US thwarted plot to kill Sikh separatist in America

WASHINGTON: United States authorities thwarted a plot to kill a Sikh separatist in the US and issued a warning to India over concerns the government in New Delhi was involved, a senior Biden administration official said.

The U.S. is treating the plot with utmost seriousness and has raised the issue with the Indian government “at the senior-most levels,” the White House said on Wednesday.

The Financial Times first reported the plot.

White House spokesperson Adrienne Watson said Indian officials expressed “surprise and concern” when they were informed about the incident.

“We are treating this issue with utmost seriousness, and it has been raised by the US government with the Indian government, including at the senior-most levels,” Watson said.

“They stated that activity of this nature was not their policy … We understand the Indian government is further investigating this issue and will have more to say about it in the coming days. We have conveyed our expectation that anyone deemed responsible should be held accountable,” she said.

Gurpatwant Singh Pannun, who says he is a dual citizen of the United States and Canada, was the target of the foiled plot, according to the senior administration official.
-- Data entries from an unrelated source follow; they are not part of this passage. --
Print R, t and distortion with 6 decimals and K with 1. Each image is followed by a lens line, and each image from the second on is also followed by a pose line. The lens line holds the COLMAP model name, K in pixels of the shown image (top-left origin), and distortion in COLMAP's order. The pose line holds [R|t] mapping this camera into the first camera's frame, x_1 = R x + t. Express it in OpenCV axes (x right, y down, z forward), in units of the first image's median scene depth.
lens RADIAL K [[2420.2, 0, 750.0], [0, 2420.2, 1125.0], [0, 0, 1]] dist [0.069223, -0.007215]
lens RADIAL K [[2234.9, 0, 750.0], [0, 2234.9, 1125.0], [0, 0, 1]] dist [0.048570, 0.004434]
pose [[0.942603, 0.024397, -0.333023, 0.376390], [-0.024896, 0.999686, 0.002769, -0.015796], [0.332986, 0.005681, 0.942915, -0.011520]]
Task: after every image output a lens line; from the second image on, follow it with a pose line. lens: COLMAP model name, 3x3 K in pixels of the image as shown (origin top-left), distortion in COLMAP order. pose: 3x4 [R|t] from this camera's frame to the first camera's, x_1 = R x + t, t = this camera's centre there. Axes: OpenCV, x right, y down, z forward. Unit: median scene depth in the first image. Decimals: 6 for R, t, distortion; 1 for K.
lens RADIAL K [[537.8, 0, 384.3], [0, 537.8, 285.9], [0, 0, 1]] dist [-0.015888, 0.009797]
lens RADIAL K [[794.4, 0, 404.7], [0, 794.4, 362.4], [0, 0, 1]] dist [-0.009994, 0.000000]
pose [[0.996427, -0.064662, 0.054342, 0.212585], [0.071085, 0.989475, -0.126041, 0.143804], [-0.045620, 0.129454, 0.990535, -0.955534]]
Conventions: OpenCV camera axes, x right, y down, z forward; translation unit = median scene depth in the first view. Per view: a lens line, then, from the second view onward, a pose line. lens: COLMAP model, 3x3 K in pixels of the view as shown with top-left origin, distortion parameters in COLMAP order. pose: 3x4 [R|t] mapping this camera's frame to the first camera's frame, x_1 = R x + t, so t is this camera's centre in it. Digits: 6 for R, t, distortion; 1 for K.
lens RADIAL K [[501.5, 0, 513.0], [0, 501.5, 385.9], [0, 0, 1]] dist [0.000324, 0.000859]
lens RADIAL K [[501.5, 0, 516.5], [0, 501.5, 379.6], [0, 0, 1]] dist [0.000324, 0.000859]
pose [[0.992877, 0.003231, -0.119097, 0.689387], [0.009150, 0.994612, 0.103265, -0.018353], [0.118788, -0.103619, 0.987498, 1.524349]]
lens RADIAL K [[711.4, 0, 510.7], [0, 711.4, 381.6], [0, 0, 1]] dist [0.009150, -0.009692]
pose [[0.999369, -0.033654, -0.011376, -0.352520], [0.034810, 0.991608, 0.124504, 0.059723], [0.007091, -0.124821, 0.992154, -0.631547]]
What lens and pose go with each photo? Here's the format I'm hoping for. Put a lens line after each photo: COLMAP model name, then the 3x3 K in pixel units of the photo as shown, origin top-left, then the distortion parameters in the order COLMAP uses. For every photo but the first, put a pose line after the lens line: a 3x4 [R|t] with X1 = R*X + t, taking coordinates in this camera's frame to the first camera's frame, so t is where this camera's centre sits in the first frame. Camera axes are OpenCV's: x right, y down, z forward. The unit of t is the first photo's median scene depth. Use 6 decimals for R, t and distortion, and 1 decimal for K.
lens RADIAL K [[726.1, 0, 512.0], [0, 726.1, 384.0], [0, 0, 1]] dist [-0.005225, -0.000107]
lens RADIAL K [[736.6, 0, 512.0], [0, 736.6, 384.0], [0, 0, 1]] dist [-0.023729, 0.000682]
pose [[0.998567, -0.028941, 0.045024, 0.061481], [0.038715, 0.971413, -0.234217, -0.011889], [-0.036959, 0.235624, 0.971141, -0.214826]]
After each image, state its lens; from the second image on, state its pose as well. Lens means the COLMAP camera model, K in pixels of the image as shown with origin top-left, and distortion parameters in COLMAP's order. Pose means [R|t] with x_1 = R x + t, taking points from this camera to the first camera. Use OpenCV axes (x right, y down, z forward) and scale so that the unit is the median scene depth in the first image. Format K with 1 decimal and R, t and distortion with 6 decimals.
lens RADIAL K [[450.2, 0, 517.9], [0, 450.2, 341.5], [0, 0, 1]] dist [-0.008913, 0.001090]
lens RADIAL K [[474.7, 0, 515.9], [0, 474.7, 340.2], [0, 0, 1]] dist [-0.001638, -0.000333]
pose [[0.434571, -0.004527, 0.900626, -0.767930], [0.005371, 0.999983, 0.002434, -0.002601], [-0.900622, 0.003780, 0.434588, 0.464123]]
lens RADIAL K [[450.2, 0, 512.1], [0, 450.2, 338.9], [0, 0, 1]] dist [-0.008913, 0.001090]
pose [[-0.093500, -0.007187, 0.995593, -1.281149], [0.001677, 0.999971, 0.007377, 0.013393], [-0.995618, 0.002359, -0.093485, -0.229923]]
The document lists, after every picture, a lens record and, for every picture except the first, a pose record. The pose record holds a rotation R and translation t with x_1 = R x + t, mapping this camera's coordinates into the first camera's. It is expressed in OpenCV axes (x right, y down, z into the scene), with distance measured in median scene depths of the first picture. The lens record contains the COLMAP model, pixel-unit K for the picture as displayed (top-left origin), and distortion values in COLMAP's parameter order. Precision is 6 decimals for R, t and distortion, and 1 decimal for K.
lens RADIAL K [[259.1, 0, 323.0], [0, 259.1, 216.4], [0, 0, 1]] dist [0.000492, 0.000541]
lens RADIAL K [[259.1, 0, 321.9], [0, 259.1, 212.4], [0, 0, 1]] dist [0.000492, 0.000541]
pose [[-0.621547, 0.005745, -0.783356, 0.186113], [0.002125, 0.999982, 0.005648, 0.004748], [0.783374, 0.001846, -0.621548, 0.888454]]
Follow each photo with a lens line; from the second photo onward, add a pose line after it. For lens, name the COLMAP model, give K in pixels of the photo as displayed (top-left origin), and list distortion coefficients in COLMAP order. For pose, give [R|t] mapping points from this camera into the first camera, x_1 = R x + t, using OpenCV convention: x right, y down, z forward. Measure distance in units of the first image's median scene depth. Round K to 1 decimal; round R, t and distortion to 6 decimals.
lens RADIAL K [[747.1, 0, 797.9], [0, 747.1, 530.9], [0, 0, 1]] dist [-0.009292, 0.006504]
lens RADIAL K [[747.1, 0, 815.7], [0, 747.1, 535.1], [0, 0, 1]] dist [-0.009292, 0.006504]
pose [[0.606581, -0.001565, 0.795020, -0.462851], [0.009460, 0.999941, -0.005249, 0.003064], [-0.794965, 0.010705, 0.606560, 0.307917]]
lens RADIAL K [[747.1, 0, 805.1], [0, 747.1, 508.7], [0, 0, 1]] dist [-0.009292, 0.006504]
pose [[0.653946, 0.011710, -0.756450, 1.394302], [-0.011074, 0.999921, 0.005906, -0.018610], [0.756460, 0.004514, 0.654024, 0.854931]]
News of the incident comes two months after Canada said there were “credible” allegations linking Indian agents to the June murder of a Sikh separatist leader, Hardeep Singh Nijjar, in a Vancouver suburb, something India has rejected.

India’s anti-terror agency filed a case against Pannun on Monday stating that he warned flag carrier Air India passengers in video messages shared on social media this month that their lives were in danger.

The issue is a highly delicate one for the Biden administration, which has been working to develop close relations with India given shared concerns about China’s rising power.

Indian foreign ministry spokesperson Arindam Bagchi said when asked about the FT report that Washington had shared “some inputs” that were being “examined by “relevant departments”.

Bagchi said the inputs pertained to the “nexus between organised criminals, gun runners, terrorists and others”.

“India takes such inputs seriously since it impinges on our own national security interests as well,” he said.

The FT said its sources did not say if the US protest to India resulted in the plot being abandoned, or if it was foiled by the FBI. It said the protest was registered after Indian Prime Minister Narendra Modi was welcomed on a state visit by President Joe Biden in June.

Biden is currently vacationing on the Massachusetts island of Nantucket for the US Thanksgiving holiday.

Apart from the diplomatic warning to India, US federal prosecutors have also filed a sealed indictment against at least one suspect in a New York district court, the FT said.

The US Justice Department declined to comment.